Fig. 1 is a circuit diagram showing one embodiment of the present invention, Fig. 2 is an explanatory diagram of the same operation as above, Fig. 3 is a block circuit diagram of another embodiment, and Fig. 4 is a diagram showing the manufacturing process of a gas detection element. , FIGS. 5a and 5b are operation explanatory diagrams of still another embodiment, and FIGS. 6a and 6b are operation explanatory diagrams of still another embodiment. 1a and 1b are gas detection elements, 4a and 4b are comparison circuits, 9 is a gate circuit, and 10 is an alarm means.

Claims (1)

[Claims] 1. The resistance value of a gas detection element made of a metal oxide semiconductor whose resistance value changes when it comes into contact with a combustible gas in a heated state reaches a preset value, and the gas detection output increases.
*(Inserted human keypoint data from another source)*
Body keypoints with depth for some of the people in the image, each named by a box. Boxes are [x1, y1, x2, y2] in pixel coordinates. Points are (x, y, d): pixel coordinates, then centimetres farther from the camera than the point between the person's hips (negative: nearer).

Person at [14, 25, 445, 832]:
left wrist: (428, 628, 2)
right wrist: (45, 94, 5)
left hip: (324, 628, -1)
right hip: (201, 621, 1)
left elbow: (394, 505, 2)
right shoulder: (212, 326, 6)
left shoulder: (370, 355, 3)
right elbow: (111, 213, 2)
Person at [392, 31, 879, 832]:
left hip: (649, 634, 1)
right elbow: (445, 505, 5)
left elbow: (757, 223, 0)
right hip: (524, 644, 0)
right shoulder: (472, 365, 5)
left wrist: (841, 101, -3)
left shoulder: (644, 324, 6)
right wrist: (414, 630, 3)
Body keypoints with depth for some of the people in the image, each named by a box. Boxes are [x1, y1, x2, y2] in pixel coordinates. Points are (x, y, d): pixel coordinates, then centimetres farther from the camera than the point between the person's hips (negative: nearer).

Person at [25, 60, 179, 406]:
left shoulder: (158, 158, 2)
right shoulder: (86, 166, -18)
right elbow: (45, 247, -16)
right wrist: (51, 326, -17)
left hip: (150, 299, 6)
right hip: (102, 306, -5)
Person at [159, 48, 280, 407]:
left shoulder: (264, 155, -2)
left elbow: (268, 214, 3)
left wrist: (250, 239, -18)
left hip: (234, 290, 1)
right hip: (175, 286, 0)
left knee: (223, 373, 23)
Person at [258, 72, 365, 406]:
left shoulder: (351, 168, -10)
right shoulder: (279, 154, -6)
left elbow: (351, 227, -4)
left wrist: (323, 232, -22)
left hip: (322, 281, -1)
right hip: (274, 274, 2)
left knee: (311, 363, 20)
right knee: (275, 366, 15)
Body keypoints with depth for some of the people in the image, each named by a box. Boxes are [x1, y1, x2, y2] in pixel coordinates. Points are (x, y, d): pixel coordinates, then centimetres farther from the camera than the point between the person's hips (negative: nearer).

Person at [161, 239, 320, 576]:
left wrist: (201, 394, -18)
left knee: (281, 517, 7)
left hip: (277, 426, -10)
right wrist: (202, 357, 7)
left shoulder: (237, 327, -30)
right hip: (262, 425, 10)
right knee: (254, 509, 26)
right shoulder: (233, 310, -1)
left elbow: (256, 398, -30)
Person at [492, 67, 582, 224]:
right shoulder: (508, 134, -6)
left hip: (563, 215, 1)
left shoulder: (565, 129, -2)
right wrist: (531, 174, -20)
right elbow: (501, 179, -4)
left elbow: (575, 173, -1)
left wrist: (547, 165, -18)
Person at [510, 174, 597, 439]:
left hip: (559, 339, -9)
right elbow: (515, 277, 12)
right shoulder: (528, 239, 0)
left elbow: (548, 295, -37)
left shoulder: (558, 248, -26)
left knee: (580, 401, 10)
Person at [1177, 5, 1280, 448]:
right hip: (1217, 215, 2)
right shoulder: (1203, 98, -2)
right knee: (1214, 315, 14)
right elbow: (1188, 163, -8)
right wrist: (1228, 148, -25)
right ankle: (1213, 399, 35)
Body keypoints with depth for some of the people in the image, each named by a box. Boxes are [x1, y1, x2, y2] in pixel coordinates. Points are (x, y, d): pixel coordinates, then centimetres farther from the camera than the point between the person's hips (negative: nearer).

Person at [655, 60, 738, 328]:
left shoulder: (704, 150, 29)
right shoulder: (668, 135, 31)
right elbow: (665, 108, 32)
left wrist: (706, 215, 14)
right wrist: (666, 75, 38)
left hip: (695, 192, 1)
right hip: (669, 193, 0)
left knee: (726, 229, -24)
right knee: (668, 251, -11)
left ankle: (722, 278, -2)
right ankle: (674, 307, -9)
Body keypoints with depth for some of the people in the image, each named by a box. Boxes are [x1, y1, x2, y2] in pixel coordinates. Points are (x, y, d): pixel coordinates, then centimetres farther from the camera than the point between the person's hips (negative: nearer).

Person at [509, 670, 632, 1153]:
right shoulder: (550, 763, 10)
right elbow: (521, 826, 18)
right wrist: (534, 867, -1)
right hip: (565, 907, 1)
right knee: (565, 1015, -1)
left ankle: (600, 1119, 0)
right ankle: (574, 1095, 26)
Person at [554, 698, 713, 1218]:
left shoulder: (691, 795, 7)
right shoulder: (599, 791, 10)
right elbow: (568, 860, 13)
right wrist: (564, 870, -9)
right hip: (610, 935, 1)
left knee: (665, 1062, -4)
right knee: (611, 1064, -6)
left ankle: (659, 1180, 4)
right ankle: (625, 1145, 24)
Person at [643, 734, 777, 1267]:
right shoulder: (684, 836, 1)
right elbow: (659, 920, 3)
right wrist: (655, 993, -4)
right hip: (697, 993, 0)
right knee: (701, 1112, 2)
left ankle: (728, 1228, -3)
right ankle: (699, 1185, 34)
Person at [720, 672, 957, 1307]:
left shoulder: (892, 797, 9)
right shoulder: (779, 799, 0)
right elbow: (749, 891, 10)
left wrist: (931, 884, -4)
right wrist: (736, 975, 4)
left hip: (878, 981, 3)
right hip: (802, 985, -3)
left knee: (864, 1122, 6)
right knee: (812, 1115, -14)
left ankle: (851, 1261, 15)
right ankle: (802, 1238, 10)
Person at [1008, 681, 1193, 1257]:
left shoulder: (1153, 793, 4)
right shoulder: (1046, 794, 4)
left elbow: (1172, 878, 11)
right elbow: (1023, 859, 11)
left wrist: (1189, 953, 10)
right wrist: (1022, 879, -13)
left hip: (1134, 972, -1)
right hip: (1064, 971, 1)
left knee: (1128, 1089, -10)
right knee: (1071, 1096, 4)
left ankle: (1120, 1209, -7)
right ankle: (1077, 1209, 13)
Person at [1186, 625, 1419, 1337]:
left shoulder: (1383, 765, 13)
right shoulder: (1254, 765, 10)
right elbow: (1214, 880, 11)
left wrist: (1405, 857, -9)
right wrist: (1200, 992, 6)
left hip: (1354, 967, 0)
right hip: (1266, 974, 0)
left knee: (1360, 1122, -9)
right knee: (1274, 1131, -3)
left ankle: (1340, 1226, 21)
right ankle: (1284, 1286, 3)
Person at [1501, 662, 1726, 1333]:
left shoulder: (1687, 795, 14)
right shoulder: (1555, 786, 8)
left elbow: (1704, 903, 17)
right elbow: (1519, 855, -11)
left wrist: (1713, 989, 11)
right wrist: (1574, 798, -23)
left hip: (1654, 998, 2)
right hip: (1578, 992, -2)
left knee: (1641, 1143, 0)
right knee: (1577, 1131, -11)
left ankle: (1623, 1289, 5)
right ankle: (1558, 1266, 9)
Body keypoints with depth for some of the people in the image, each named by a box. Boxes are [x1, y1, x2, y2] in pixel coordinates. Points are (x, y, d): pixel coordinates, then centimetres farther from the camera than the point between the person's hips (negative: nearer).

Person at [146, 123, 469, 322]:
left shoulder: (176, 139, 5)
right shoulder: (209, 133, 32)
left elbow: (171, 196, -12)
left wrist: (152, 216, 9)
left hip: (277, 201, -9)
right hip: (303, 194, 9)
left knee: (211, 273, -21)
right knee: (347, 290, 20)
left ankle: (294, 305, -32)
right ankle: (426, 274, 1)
In a gas leak alarm system that activates the alarm means when a gas leak is detected, a main gas detection element and a sub-gas detection element with different gas detection characteristics are arranged in the same place, and combustible gas such as methane or butane is detected. A gas detection output is obtained from the first comparison circuit which inputs the voltage based on the resistance change of the main gas detection element that is sensitive to flammable gases, and the gas detection output is A gas leak alarm characterized in that a gate circuit is provided that operates an alarm means only when a gas detection output is not obtained from a second comparator circuit that inputs a voltage based on a resistance change of a sensitive sub-gas detection element. Device. 2. A main gas detection element and a sub gas detection element having different gas detection characteristics are constructed by setting the element heating temperatures of two gas detection elements made of the same metal oxide semiconductor to different values. A gas leak alarm device according to claim 1. 3. The gas leak alarm device according to claim 1, wherein the auxiliary gas detection element is formed of a metal oxide semiconductor in which 20% by weight or less of palladium oxide is added to copper oxide. 4 Sub-gas detection element made of indium oxide
Claim 1, characterized in that the main gas detection element is made of indium oxide heated to 200°C to 250°C and added with 10 to 0.01% by weight of palladium oxide, and heated to 350°C to 450°C. Gas leak alarm device.